Tattooing in Ancient Egypt

By Gemma Angel, on 19 November 2012

  by Gemma Angel






Of all the objects on display in the Petrie Museum of Egyptology, there are two particular groups of items that immediately jumped out at me when I first began to look closely at the collections. These objects are grouped closely together in one of the densely packed cabinets towards the back of the gallery, near the sarcophagi – but no connection is explicitly made between them in the displays. This is not surprising, given that the first collection of objects – a series of tapered and sharpened metal implements – are described in the museum catalogue as “prick points” of indeterminate use:

Tool set identified as a “stock of seven prick points” for removing thorns, bronze; three bound together with thread, a fourth with thread round; three separate; cleaned and treated. No information on findplace within Madinat al-Ghurab; purpose and date uncertain.[1]

Seven “prick points” on display in the Petrie Museum,
possibly used for tattooing.
Image © UCL Museums & Collections

The prick points were excavated by Petrie at Gurob in 1880, alongside cosmetic items and fine pottery ware, which is suggestive of a cosmetic use. [2] When I first saw these objects, they brought to mind an article that I had read by Charlotte Booth, titled Possible Tattooing Instruments in the Petrie Museum. Booth carried out a close material analysis of the prick points, and found that they were made by folding the corners of a flat rectangle of bronze inwards at one end, and then beaten into a smooth finish. [3] Each of the 7 prick points were manufactured in this fashion. Interestingly, 3 of them are bound together with thread, which has become permanently fused to the surface by corrosion (pictured left: 3rd from right). Petrie believed that these objects were in fact tweezer points used for removing thorns:

Slips of bronze were made with long sharp points, and kept sometimes in a bunch of half a dozen; but they were not fastened to the tweezers. [4]

However, as Booth points out, although the points are very sharp, they do not appear to be fine enough for removing thorns from the skin. If they had served such an everyday purpose as Petrie suggested, then surely similar instruments would be more commonly found amongst toiletry objects in ancient tomb excavations? Could they perhaps have served a different, more specialised purpose?

A modern tattoo needle bundle, showing
a large number of fine needles in a
round arrangement, used for shading.
Needles may also be arranged in ‘flat’
or ‘magum’ formations.

To the eye of a tattooist, it is easy to see a resemblance between these ancient bronze points and modern tattoo needles, as they share a number of similarities: Tattoo needles are not hollow like hypodermic needles, as some people assume, but are actually solid. Groupings of very fine needles are bound together in a bundle, much like the Egyptian prick points, except that modern needles are soldered in place onto a stainless steel needle bar, rather than bound together with thread. Modern tattoo needles may be grouped in bundles of anything between 3 and 7 individual needles for line work, and as many as 14, 16 or 18 for shading and colouring. The needles operate by drawing ink up into the narrow spaces between them via capillary action as they’re repeatedly dipped into a small inkwell. This remarkably simple yet effective technology hasn’t changed in hundreds – perhaps thousands – of years. Writing on tattooing in Upper Egypt in the 1920’s, Winifred Blackman describes tattoo instruments consisting of 7 needles fixed to the end of a stick used by the Fellahin; [5] if these needles were indeed similar to those in the Petrie collection, this would suggest that the practice dates back at least 4,000 years in Egypt.

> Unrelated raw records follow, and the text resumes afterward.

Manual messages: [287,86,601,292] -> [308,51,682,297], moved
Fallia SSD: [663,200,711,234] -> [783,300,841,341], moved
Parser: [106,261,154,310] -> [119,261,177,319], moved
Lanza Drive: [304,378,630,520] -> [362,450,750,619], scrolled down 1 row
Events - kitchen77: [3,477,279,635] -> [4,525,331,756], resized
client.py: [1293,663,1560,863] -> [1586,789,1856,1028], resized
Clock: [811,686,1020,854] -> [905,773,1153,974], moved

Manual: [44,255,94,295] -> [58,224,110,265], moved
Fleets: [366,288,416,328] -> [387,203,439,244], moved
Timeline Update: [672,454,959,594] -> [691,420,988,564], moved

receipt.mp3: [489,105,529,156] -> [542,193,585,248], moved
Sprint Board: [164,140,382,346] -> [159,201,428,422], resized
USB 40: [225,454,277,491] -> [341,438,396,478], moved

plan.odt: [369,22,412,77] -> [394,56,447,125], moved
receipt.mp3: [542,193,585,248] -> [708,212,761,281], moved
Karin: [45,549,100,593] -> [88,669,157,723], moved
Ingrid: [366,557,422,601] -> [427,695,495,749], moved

Blue faience figurine, decorated
to show hair, jewellery and tattoos.
Image © UCL Museums & Collections

Material evidence of ancient tattooing is extremely rare in the archaeological record, not least because of the difficulty in identifying artefacts and determining their original purpose. So what evidence is there that the ancient Egyptians practiced tattooing at all? The second group of objects which caught my attention at the Petrie museum provide some clues: two small blue faience figurines. Both of these objects depict nude female figures with black glazed decoration – one is broken at the waist, with only the lower portion of the torso preserved (object no. UC16724). The second figure is intact, with black detail indicating hair and what are assumed to be beads around her neck (object no. UC16725, pictured left).

Both figures are also decorated with a series of dotted lines across the abdomen, which are thought to represent tattoo markings. These markings bear striking similarity to tattoos found on ancient female mummies, which you can read more about in my next post on the Mummy of Amunet.





[1] Petrie Museum online catalogue, object no. UC7790. See additional publications for more information on the origins of these objects.

[2] Charlotte Booth, ‘Possible Tattooing Instruments in the Petrie Museum’, in The Journal of Egyptian Archaeology, Vol. 87 (2001), p.172.

[3] Ibid, p.173.

[4] W.M.F. Petrie, Tools and Weapons, (London, 1917), pp.51-52.

[5] Winifred Blackman, The Fellahin of Upper Egypt, (London, 1927), pp.50-55.